When it Comes to Financial Advice, Follow the Money

January 19, 2012

As the election year begins, there’s a lot of concern about money in politics and how it can be used to corrupt politicians and buy votes. But politics isn’t the only profession in which money can be a problem. The same can be said for financial planning too.

I remember when I first started my financial career, I chose to work at an investment firm that had a reputation for integrity among the large full service brokerages. While I never experienced the company trying to dump poor investments onto clients out of their inventory and they didn’t have proprietary funds to push, I did notice that they focused exclusively on only seven “preferred” mutual fund families. We only met with representatives from those fund companies and got rewards based on how much of those funds were sold. Selling a fund outside of the preferred families was frowned upon even if it was arguably more suitable to a client’s needs. It’s not that the brokers I met there weren’t honest, but they generally didn’t have a financial background before coming to the firm and learned most of what they knew from training that was centered around how to sell those particular funds. For that reason, they may have believed they were doing the right thing based on what they knew. (Several years after I left, the company was sued and had to pay $75 million for not adequately disclosing the fact that they were receiving extra financial incentives from those funds to sell them to clients.)

As I became increasingly uncomfortable with this arrangement, I decided to leave the firm and join an independent brokerage firm that was selling investments through several credit unions. The nice thing is that we were no longer steered toward any particular company so I could try to find the best deal for my clients. However, there was still a conflict of interest in that I wasn’t paid for recommending a product that I couldn’t sell like a no-load mutual fund. Since we were only compensated by commission, if I didn’t sell, I didn’t eat. Fortunately, I found several investment vehicles that I could sell with good conscience because I felt that they were worth the additional cost. But after a few years, they were closed to new investors. When I couldn’t find adequate replacements, I decided to leave the commissioned brokerage world altogether and join a discount brokerage.

There were several advantages of working at the discount firm. First, we were paid a salary so I didn’t have to worry about having to sell products to pay the rent. In fact, we didn’t sell products at all. Instead, our bonus was paid on the revenue the company made on our book of business, which was largely a factor of how much assets we had and how many of our clients were paying a fee for advice of questionable value. While we weren’t incentivized to push certain products, it was still tough to be an objective and unbiased financial planner. You could make a lot more money by convincing wealthy people to move money from other brokerage accounts and sign up for one of our advice services than you could by helping people budget and plan for retirement. In fact, telling a client to pay off debt or put money in a 529 plan or even their 401(k) could actually cost you money.

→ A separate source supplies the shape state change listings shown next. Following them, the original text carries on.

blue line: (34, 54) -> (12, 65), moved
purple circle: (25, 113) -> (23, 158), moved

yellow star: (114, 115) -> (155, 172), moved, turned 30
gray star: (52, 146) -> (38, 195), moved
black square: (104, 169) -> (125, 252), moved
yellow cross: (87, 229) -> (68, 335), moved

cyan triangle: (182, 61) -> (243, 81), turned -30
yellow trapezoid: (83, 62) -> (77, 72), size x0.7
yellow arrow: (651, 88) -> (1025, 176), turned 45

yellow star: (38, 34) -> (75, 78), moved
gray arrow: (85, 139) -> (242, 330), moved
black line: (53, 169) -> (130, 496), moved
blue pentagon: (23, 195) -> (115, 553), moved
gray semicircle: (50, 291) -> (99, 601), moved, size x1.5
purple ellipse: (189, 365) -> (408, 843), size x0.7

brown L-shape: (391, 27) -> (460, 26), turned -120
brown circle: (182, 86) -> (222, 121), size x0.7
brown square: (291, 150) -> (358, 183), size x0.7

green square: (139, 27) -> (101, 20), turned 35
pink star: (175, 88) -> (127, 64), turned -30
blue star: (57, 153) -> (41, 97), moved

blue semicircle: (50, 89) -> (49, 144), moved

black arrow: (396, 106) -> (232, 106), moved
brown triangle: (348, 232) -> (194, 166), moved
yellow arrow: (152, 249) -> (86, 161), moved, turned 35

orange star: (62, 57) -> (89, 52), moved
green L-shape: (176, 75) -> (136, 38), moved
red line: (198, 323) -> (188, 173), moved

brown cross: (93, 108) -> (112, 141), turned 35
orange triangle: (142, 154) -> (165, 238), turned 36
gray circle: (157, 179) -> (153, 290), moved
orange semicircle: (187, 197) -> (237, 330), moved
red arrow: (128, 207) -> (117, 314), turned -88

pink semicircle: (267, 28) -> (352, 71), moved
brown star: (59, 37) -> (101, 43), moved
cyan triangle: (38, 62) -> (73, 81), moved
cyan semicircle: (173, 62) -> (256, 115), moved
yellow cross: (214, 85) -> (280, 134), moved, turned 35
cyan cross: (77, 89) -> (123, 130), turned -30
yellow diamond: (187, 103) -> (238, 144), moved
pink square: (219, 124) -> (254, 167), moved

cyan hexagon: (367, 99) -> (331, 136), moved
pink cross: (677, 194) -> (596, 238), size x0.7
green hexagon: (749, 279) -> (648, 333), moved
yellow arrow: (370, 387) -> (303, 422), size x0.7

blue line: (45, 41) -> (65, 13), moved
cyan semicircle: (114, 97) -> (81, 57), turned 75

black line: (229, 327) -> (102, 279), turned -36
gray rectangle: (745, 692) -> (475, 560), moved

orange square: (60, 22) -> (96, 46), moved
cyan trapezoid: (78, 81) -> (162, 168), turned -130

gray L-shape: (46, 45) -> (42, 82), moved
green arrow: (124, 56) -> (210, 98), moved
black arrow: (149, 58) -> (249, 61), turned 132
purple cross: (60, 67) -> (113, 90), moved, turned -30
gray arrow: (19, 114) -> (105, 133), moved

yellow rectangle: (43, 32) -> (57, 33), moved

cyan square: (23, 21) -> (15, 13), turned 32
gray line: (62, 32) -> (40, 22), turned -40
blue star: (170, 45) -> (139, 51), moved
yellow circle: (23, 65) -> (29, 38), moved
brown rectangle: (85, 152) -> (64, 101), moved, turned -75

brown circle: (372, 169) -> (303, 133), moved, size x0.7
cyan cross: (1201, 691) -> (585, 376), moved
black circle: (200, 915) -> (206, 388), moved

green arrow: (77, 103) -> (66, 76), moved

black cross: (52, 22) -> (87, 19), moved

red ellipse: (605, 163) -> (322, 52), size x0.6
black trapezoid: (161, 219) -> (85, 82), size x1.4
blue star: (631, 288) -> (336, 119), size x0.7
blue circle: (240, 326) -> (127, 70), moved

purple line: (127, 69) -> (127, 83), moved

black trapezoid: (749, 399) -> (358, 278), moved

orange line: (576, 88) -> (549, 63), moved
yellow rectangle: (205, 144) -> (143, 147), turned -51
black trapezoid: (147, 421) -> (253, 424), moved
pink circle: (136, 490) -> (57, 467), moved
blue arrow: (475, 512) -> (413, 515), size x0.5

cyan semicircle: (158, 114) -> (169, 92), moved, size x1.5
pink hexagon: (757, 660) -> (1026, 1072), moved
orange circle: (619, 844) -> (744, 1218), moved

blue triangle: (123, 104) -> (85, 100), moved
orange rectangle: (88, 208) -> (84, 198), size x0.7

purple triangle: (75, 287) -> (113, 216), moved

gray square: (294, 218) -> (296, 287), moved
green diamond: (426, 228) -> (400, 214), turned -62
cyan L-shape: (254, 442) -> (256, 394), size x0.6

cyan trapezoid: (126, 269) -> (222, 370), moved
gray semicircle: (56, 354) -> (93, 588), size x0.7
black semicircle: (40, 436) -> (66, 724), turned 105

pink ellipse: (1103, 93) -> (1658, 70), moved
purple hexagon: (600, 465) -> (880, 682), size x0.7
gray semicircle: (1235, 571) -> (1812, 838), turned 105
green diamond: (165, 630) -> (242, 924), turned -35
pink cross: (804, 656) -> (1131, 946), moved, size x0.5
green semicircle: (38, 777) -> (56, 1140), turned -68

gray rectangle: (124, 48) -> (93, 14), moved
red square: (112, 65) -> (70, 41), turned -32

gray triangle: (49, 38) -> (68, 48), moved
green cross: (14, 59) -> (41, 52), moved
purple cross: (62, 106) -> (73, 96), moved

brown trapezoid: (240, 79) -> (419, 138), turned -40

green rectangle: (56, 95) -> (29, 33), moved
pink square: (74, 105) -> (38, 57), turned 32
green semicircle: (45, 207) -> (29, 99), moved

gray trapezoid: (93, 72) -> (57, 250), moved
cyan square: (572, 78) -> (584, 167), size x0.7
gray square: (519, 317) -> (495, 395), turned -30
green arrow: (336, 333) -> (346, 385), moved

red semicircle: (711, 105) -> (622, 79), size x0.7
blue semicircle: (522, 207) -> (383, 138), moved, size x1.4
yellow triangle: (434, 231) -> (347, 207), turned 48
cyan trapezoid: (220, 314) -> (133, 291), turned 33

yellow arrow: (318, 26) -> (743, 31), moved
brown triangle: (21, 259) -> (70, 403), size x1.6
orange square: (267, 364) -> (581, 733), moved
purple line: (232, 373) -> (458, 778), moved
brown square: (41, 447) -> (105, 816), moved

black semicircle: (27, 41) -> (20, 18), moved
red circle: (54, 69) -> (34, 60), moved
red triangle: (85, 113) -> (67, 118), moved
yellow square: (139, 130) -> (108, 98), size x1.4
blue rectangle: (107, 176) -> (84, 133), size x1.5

My final stop before coming to Financial Finesse was at an independent fee-only registered investment adviser firm. Unlike my previous employers, the company had a fiduciary responsibility to act in the best interest of their clients. However, we were still compensated by gathering assets because the firm’s fee was a percentage of the assets under management. This presented the same conflicts of interest regarding sales vs. financial planning. In addition, since we only worked with people who had a minimum amount of assets, many of the people who most needed our help didn’t qualify for it.

So how can you find a financial planner that doesn’t have these biases? First, see if your employer offers financial planning or education as an employee benefit. If the planner is paid a straight salary, like at Financial Finesse, and doesn’t represent a financial services company, you can get the best of both worlds: unbiased education and guidance for no cost at all.

If you don’t have this benefit and are just looking for some basic investment recommendations, you might be able to get some free advice from a discount brokerage like Charles Schwab, Fidelity, or TD Ameritrade. Just be aware that you’ll have to pay a fee for more comprehensive financial planning. In that case, your best bet would probably be an independent financial advisor who charges either an annual retainer or an hourly fee. You can search for the former at the Alliance of Cambridge Advisors and the latter at the Garrett Planning Network. Both are networks of independent financial advisers who don’t sell any products. You can also get unbiased advice at a lower cost through sites like myfinancialadvice.com and learnvest.com.

Keep in mind that objectivity is only one of many qualities to look for in a financial planner. The planner’s education, experience, ethical standards, areas of expertise, personality, and accessibility are some of the other criteria to consider. One way to screen for the first three is to look for planners with the CFP® credential, the most recognized designation in financial planning. You can search for local CFP® professionals at letsmakeaplan.org.

It’s a good idea to interview at least 3 prospects to see which is the best fit for your needs and personality. Of course, don’t forget to ask how the planner is compensated. Some planners may not see anything wrong with potential conflicts-of-interest but as Upton Sinclair once said, “It is difficult to get a man to understand something when his salary depends upon his not understanding it.”